Lalu yang ketiga adalah hidup negara berada dalam keadaan bahaya atau dari keadaan-keadaan khusus ternyata ada atau dikhawatirkan ada gejala-gejala yang dapat membahayakan hidup negara.
Melihat Perpu tersebut, Bhima menilai opsi darurat sipil tidak sesuai dengan kondisi Indonesia saat ini jika dilihat dari perspektif ekonomi.
Karena menurutnya, kehadiran negara sangat berbeda antara opsi darurat sipil dan karantina wilayah.
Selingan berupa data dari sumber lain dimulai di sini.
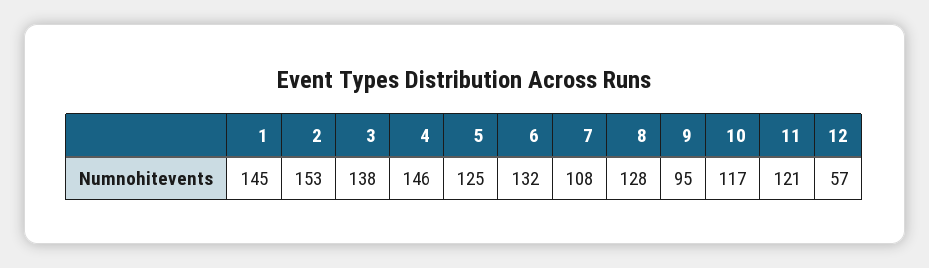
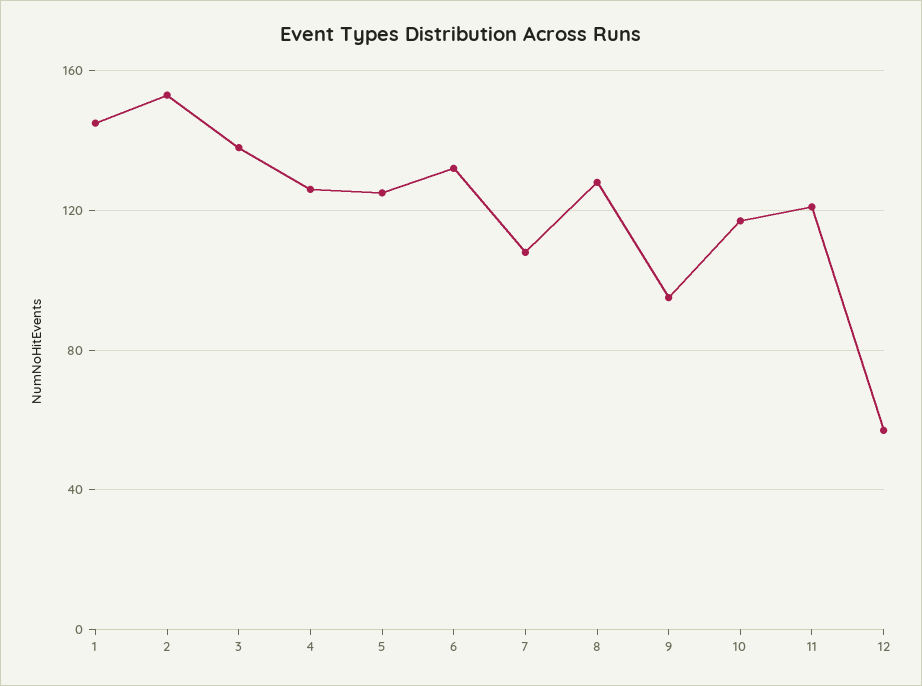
  {
    "1": 145,
    "2": 153,
    "3": 138,
-   "4": 146,
+   "4": 125,
    "5": 125,
    "6": 132,
    "7": 108,
    "8": 128,
    "9": 95,
    "10": 117,
    "11": 121,
    "12": 57
  }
"Jadi dalam perspektif ekonomi, darurat sipil jelas lebih buruk dari karantina wilayah karena kehadiran negara sama sekali berbeda di dua kebijakan yang kontras itu," tegas Bhima.
Lebih lanjut ia melihat pemerintah cenderung menghindari opsi karantina wilayah yang merujuk pada Undang-undang (UU) Kekarantinaan Kesehatan Tahun 2018 tentang kewajiban pemerintah memenuhi kebutuhan dasar bagi rakyatnya jika terjadi kondisi yang disebabkan munculnya wabah penyakit.
"Pemerintah seakan menghindari tanggung jawab pemenuhan kebutuhan pokok," kata Bhima.
Baca: Pantau Pergerakan Pemudik di Tengah Pandemi Virus Corona, Desa Diminta Buat Pos Jaga Gerbang
Pemerintah memang saat ini memilih untuk menggunakan opsi darurat sipil dibandingkan karantina wilayah.
Padahal sebelumnya Presiden Joko Widodo (Jokowi) telah menandatangani UU Kekarantinaan Kesehatan Tahun 2018 untuk menjadi payung hukum dalam upaya penanggulangan wabah penyakit.